■ SELECTED TEXT
+++++

Perspective orignially published by Propmodo. Written by John Cimba.
Private equity is often portrayed negatively in the popular media. Most people hear “private equity” and think of leveraged buyouts or companies being stripped for parts. Now PE is being increasingly associated with major bankruptcies like Red Lobster, Joann’s, and Party City.
But there are other kinds of private equity. Growth equity, for example, is a behind-the-scenes powerhouse for companies that are past the startup phase and in need of capital to expand or improve their offerings to make life better for their customers.
Three years ago, I was brought on as CEO of PropertyTek, the parent company of three popular PropTech brands. Who hired me? The PE firms that had recently bought the company. Their goal: find someone who could grow the brands, identify other companies worth buying, and set a path for integration that would make the products better for every customer.
Our PE backing did not lead us down the lean road to bankruptcy. Instead, (smart) private equity investment has helped turbo-charge our ability to innovate and deliver better products.

+++++

■ INFORMATION SHOWN
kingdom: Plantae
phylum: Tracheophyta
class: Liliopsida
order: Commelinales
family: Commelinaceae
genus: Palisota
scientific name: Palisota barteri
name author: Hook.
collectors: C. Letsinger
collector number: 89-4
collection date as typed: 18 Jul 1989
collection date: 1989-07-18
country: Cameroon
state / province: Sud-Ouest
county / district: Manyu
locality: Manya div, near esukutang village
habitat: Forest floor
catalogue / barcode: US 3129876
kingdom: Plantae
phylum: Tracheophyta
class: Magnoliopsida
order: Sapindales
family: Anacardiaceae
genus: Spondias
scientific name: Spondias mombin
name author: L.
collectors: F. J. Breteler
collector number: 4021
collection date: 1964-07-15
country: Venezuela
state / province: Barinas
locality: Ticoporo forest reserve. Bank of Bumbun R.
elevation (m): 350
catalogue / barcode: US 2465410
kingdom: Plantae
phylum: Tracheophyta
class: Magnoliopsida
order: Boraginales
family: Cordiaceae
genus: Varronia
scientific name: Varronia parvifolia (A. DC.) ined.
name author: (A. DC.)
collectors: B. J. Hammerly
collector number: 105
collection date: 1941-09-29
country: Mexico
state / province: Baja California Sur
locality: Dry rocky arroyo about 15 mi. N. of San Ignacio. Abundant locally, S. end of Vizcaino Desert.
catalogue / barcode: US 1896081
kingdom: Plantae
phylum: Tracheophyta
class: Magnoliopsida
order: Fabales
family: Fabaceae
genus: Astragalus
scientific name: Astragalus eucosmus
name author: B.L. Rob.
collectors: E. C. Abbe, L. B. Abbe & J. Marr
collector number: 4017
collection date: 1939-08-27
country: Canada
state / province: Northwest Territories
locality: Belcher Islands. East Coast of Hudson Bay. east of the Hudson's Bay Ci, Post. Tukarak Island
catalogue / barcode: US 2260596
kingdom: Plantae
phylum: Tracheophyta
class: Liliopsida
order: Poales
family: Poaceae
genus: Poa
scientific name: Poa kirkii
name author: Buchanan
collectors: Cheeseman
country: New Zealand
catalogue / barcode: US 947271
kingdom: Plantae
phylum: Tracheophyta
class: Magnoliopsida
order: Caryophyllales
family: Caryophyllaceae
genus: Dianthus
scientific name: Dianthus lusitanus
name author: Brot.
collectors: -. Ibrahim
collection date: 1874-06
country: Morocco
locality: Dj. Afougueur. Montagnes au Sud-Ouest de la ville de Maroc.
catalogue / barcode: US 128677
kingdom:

+++++

Write out the part of the private equity piece between "Three years ago, I" and "deliver better products.", inclusive, word for word.

Three years ago, I was brought on as CEO of PropertyTek, the parent company of three popular PropTech brands. Who hired me? The PE firms that had recently bought the company. Their goal: find someone who could grow the brands, identify other companies worth buying, and set a path for integration that would make the products better for every customer.
Our PE backing did not lead us down the lean road to bankruptcy. Instead, (smart) private equity investment has helped turbo-charge our ability to innovate and deliver better products.